The $1 fare helps pay the trolley’s other expenses, including the annual payment on the loan that helped finance the barn, the annual administrative fee to ODOT’s rail division, fuel for the diesel generator that powers the trolley, the phone bill, heat and electricity for the barn and maintenance for the 94-year-old trolley.
But what really keeps the trolley going and is valued more than money is a strong group of volunteers. Russ Thompson says eight more have signed up recently, including Dan Sealy, circulation manager for The Daily Astorian. Thompson will start training and certifying motormen and conductors in the next couple of weeks, taking small groups of four or five for hands-on experience with emphasis on safety.

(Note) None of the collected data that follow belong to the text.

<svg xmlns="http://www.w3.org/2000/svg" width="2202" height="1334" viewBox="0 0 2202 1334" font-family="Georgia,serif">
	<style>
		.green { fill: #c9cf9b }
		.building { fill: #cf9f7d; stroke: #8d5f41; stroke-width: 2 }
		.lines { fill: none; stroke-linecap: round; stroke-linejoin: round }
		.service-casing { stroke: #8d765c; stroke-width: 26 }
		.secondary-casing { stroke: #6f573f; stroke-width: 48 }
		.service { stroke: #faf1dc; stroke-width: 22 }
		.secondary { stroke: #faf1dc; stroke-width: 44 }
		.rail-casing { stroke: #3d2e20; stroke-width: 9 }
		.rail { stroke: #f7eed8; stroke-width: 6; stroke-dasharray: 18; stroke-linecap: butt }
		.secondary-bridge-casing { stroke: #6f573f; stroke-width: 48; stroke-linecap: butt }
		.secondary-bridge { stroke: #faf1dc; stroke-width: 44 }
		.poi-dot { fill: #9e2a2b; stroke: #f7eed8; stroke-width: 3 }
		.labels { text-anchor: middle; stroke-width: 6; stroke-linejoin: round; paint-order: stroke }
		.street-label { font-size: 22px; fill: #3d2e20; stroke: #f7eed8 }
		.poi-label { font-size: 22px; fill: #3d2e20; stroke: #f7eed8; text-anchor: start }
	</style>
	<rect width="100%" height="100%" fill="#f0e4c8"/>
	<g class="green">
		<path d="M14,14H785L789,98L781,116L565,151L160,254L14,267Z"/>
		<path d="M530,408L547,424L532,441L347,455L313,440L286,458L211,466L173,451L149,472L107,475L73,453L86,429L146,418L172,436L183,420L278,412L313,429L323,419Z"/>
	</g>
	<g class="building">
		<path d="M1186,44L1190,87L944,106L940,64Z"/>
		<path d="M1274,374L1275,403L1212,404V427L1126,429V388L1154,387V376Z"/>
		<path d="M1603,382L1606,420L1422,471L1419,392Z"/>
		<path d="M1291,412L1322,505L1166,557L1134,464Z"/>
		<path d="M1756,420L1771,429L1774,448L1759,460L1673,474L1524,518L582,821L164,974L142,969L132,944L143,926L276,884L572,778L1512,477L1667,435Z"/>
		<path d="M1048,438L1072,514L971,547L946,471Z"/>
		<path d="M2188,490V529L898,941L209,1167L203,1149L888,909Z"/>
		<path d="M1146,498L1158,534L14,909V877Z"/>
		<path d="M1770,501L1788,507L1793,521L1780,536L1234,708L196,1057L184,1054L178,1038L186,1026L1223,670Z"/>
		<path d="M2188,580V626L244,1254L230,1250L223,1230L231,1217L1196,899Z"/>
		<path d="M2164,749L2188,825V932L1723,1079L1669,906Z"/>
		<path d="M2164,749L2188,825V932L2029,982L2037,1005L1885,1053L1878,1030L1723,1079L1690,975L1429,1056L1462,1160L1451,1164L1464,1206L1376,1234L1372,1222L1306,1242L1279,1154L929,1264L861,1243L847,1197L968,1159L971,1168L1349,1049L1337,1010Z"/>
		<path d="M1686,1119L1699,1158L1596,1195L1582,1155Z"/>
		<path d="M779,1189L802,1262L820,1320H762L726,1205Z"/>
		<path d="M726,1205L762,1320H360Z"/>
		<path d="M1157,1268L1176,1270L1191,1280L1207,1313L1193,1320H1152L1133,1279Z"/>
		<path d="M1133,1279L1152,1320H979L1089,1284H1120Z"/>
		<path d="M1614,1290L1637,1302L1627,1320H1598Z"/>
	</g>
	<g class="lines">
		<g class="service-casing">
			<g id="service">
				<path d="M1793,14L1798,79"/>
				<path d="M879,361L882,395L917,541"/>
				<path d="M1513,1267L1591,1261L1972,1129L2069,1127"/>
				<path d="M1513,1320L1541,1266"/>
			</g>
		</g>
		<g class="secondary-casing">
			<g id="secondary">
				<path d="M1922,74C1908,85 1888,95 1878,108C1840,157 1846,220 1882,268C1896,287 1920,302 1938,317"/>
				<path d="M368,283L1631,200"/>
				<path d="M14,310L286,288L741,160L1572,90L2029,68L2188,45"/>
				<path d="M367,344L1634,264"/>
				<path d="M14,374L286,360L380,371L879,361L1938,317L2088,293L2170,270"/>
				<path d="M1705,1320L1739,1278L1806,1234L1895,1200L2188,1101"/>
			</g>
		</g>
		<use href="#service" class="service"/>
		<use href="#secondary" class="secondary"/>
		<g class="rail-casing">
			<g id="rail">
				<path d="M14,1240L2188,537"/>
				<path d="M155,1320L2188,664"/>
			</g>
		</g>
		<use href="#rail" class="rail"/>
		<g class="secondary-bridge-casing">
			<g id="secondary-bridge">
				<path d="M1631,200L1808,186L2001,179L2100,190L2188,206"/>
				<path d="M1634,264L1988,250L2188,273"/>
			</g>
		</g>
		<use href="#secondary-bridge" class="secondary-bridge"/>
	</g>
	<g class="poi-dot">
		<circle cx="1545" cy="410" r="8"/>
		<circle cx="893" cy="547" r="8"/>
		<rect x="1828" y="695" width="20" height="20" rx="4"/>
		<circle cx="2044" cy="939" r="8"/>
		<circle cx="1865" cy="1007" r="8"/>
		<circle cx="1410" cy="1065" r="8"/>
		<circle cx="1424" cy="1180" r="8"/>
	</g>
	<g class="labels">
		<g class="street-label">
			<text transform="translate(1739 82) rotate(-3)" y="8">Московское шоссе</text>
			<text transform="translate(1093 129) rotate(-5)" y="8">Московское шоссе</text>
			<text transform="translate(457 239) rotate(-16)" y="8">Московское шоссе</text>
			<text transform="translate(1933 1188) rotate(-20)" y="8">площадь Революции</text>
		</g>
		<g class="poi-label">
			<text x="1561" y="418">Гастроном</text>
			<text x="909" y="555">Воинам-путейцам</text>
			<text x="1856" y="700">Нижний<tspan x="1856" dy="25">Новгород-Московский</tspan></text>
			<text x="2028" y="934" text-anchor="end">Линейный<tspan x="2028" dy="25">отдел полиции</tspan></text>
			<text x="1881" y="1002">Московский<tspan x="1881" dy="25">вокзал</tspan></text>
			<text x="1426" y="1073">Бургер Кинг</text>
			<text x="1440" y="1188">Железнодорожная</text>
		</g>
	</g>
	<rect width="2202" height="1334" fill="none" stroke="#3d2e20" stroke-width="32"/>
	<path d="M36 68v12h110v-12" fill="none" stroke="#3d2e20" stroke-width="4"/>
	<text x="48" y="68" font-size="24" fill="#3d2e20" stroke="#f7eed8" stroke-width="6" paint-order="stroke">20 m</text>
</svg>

They take turns being conductors and driving the trolley and learn at their own pace. He says the hardest part for most trainees is learning to stop. “People forget it weighs 40,000 pounds.”
Anyone interested in becoming a trolley volunteer is welcome to call the Astoria-Warrenton Area Chamber of Commerce, 325-6311, for information or to sign up for the training class. And there’s lots of information, photos and history on the Astoria Riverfront Trolley Association’s Web site, (www.old300.org)
Why get involved with the trolley? “It’s the satisfaction of having something completely unique in Astoria that they don’t have everywhere in the world,” Lockett says. He recalls picking up some sailors who wanted to take the trolley to the Maritime Museum and back. Everybody got off but one guy. “He told me, ‘You’re the luckiest S.O.B. I know to be able to run this thing. You don’t know how good you’ve got it.'”
Thompson’s reason is even simpler: “It’s fun.”